How to Manage an Estate After a Death
What to do when dealing with the estate of someone who died
When a loved one dies, an executor is often named in their will. The executor’s role is to oversee the distribution of the estate to the beneficiaries of the will.
The estate of a loved one is considered to be everything owned by them at the time of death. This can include:
- Finances, including all cash, bank or building society accounts and any life insurance policies
- Any money indebted to them
- Real estate property
- Personal possessions
The executor’s first step to manage the estate will be to list all the property and assets that are included in the estate. This is known as an inventory of property.
The executor of the will must obtain probate, the legal authority to distribute and manage the estate.
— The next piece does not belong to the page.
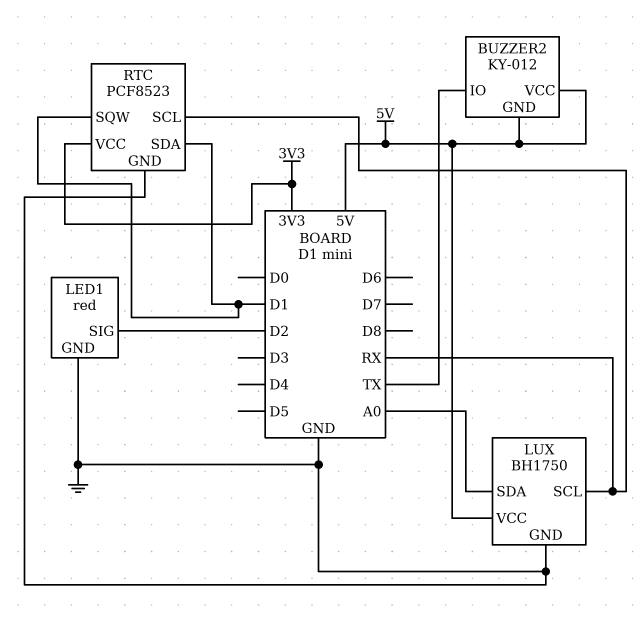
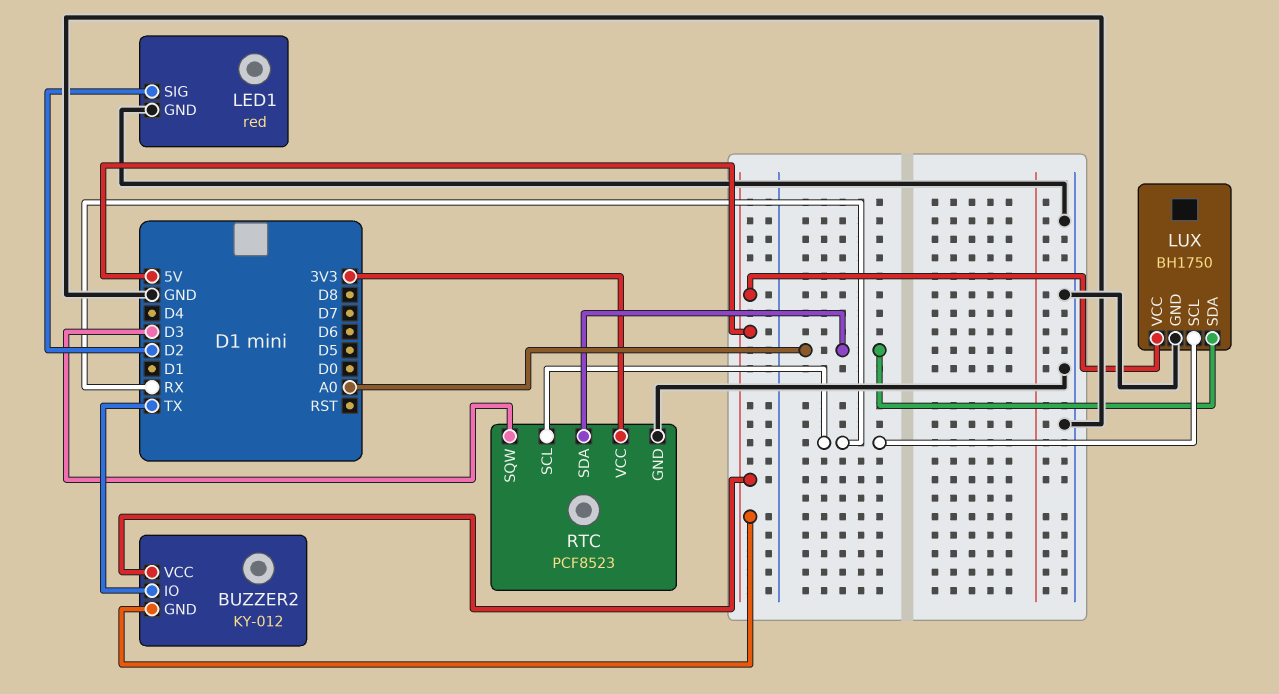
RTC pin SDA: D1 -> A0
RTC pin SQW: D1 -> D3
After the executor has been granted probate, they must pay off any debts owed by the estate before any inheritance can be distributed to beneficiaries.
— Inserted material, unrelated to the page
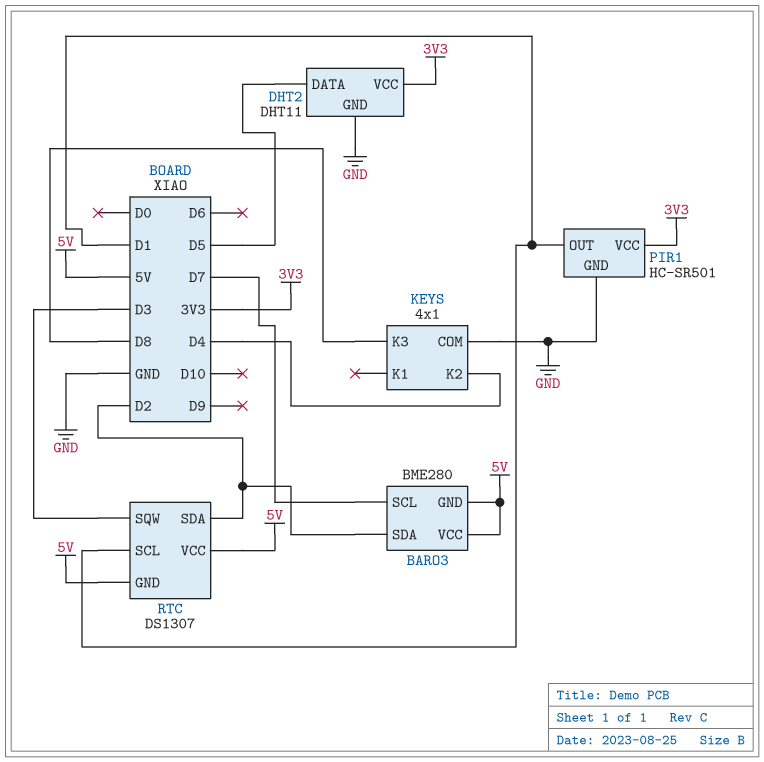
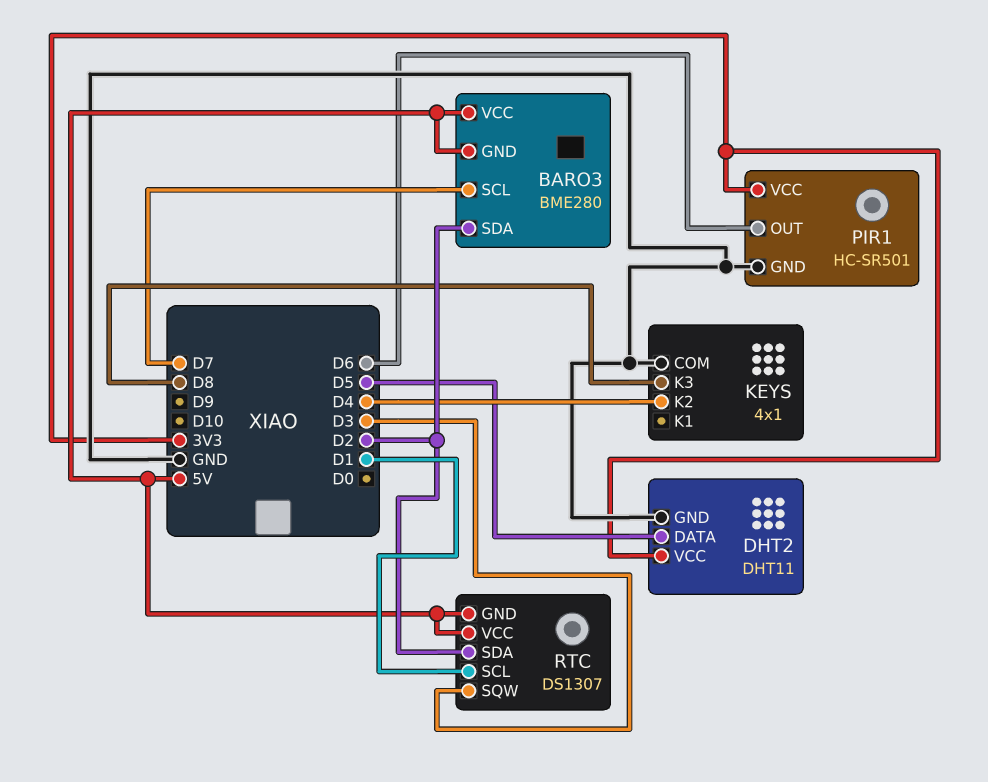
PIR1 pin OUT: D1 -> D6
There is a set order in which to pay off the debts of the estate:
The cost of the funeral. You may be able to pay for funeral expenses even before probate is granted. Administration expenses. This may include legal costs and probate fees. Tax, including income tax and capital gains tax. Any other debts.
Distribution of the estate
Once all the estate’s debts have been paid, the executor will prepare a document called the distribution report, detailing any assets that have been sold and debts that have been paid. This report will be given to each beneficiary along with their inheritance.